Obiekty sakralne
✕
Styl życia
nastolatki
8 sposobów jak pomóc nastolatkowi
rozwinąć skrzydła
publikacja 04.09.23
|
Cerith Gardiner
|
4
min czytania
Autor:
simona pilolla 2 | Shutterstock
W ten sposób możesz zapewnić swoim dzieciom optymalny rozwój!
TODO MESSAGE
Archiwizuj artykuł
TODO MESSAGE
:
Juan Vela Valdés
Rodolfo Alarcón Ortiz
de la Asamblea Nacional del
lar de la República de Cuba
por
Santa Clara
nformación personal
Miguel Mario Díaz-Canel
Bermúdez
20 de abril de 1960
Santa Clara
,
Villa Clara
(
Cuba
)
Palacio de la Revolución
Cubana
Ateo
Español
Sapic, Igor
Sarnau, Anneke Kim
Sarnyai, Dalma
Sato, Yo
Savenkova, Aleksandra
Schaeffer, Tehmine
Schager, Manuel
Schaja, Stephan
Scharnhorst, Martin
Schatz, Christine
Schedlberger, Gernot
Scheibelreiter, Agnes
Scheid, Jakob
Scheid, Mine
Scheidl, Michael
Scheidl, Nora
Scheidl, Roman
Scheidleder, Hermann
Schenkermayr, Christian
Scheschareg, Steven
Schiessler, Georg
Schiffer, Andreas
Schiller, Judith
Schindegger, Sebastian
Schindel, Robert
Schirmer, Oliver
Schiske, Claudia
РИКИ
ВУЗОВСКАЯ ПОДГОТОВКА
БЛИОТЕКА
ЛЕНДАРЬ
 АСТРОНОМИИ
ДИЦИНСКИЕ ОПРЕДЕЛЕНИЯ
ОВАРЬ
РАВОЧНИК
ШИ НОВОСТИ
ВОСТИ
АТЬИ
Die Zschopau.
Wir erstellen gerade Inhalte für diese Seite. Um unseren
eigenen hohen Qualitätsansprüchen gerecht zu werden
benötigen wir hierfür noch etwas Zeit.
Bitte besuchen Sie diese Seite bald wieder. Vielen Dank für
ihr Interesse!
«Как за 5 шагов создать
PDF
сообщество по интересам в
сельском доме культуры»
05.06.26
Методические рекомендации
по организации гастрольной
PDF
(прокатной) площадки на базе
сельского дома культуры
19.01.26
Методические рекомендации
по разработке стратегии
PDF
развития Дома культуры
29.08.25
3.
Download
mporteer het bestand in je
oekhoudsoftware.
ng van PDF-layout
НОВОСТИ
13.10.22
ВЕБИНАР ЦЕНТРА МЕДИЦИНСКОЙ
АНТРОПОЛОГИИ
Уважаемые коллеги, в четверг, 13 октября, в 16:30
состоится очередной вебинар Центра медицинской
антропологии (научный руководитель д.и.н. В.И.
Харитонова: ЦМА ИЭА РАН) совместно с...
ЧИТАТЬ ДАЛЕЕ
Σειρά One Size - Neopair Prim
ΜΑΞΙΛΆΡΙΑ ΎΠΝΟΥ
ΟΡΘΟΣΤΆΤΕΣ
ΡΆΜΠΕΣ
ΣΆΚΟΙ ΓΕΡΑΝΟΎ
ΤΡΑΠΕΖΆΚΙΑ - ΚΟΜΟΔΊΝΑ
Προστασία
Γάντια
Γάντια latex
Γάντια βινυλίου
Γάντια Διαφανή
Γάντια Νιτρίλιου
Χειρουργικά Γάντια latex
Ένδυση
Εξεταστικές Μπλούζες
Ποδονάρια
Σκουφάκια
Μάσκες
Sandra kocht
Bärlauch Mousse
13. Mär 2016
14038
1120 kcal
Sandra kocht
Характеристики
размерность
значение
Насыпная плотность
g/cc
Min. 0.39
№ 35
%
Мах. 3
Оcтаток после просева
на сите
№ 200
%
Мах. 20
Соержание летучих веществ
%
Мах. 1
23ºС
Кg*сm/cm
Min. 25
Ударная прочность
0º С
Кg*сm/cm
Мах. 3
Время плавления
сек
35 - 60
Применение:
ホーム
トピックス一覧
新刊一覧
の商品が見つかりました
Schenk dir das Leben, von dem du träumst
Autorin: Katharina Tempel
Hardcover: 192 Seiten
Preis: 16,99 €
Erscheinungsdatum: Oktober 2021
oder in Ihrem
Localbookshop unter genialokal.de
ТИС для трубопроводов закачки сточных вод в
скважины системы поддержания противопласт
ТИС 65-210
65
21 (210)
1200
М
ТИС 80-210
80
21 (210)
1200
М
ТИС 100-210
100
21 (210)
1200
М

HOW TO COMPLETE THIS TASK:
How many of the lines above contain the string "latex"? Give the count alone.

RESPONSE AREA:
2